▶ **EXERCISE DESCRIPTION**
Restate all the data word for word and omit the pictures.

:: DATA FOR REVIEW

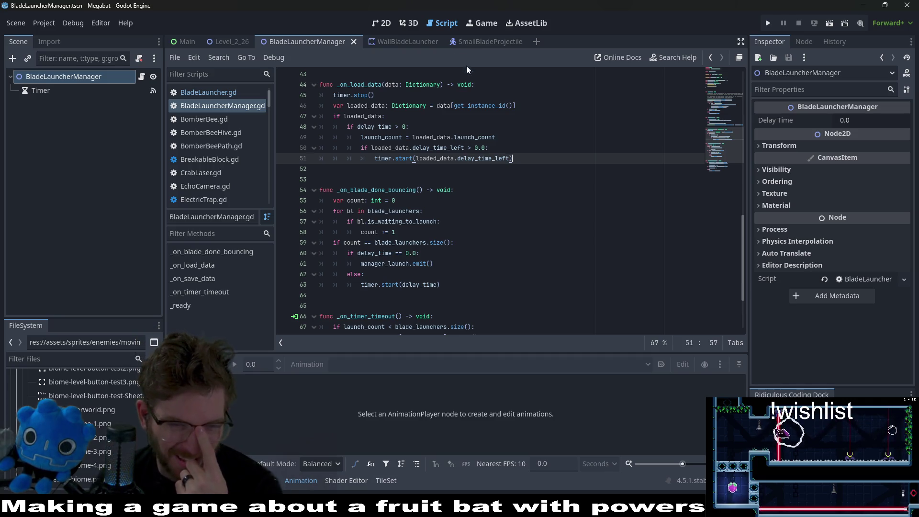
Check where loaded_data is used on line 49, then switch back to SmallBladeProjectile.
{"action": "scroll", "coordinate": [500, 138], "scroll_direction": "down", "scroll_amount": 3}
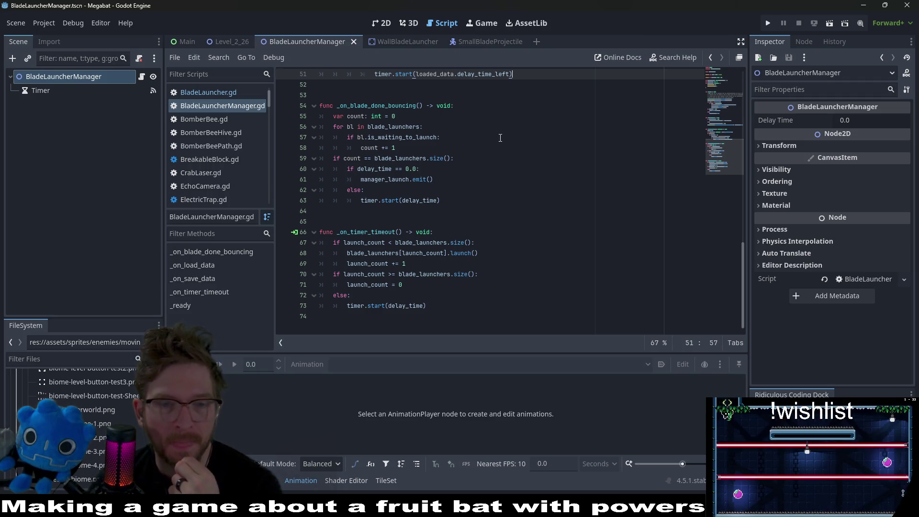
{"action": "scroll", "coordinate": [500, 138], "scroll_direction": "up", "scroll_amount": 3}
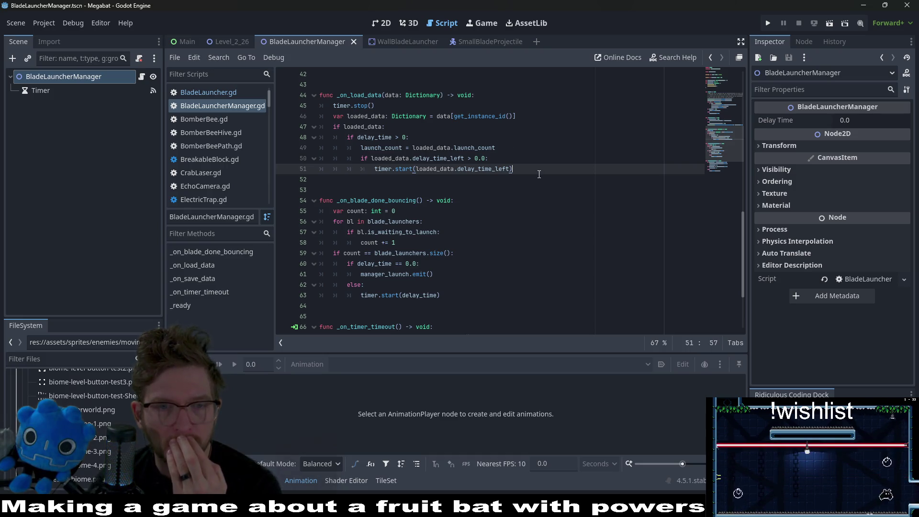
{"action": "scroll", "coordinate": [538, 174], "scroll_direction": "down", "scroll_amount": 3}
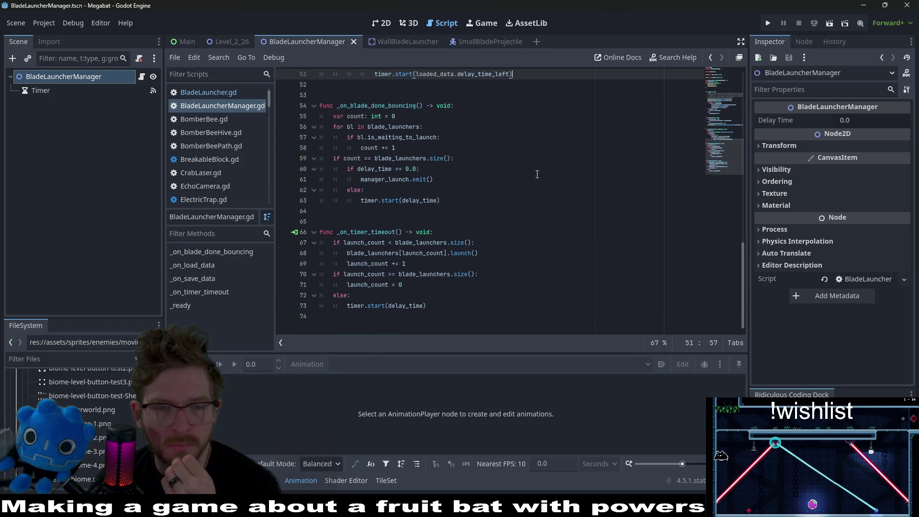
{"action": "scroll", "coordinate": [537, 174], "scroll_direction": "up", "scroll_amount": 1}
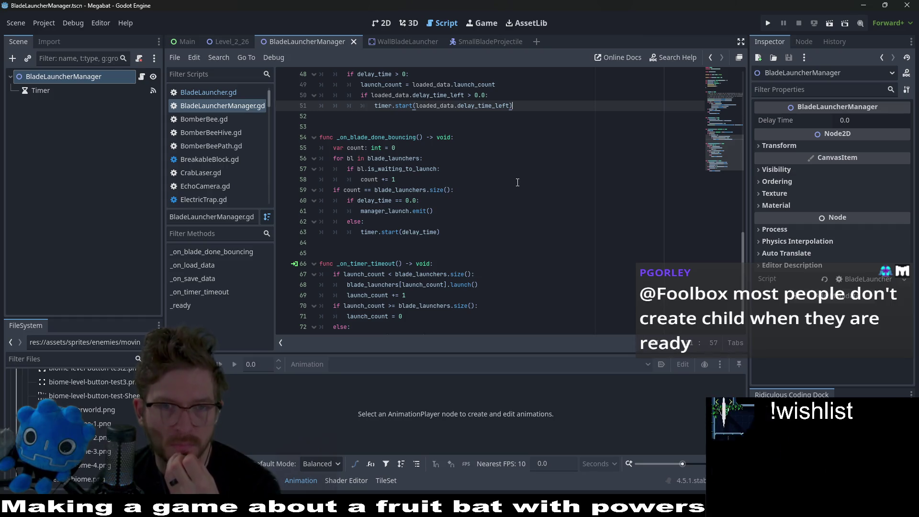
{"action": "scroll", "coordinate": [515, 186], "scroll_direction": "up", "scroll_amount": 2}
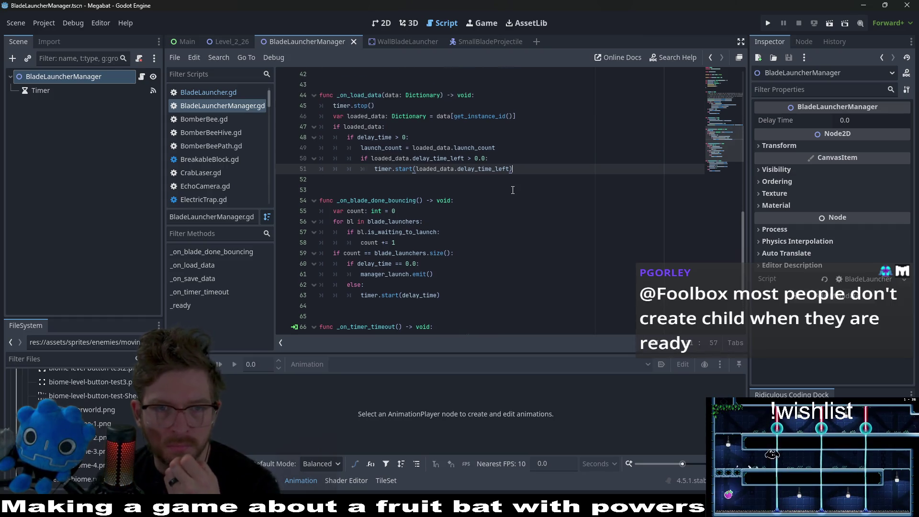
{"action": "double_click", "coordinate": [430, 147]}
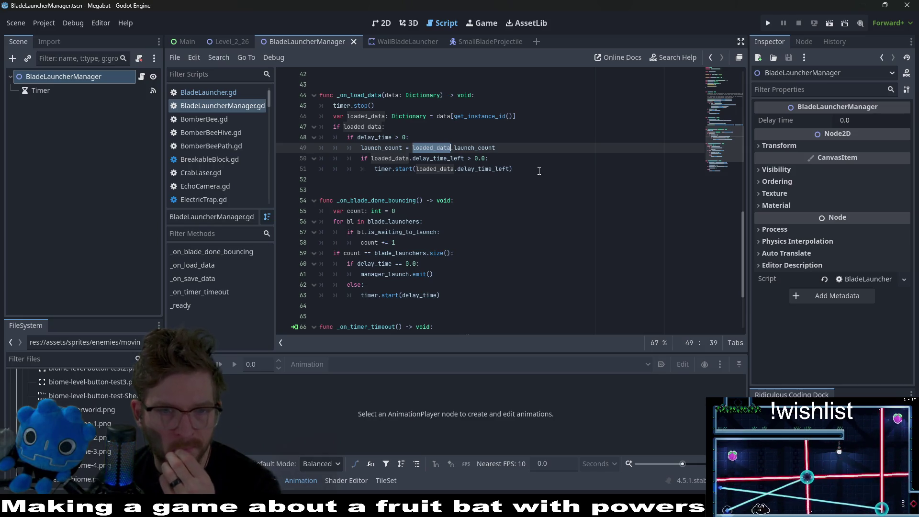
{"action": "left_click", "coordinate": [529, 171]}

::::

▶ **RESPONSE TO THIS TASK**
Check where loaded_data is used on line 49, then switch back to SmallBladeProjectile.
{"action": "scroll", "coordinate": [500, 138], "scroll_direction": "down", "scroll_amount": 3}
{"action": "scroll", "coordinate": [500, 138], "scroll_direction": "up", "scroll_amount": 3}
{"action": "scroll", "coordinate": [538, 174], "scroll_direction": "down", "scroll_amount": 3}
{"action": "scroll", "coordinate": [537, 174], "scroll_direction": "up", "scroll_amount": 1}
{"action": "scroll", "coordinate": [515, 186], "scroll_direction": "up", "scroll_amount": 2}
{"action": "double_click", "coordinate": [430, 147]}
{"action": "left_click", "coordinate": [529, 171]}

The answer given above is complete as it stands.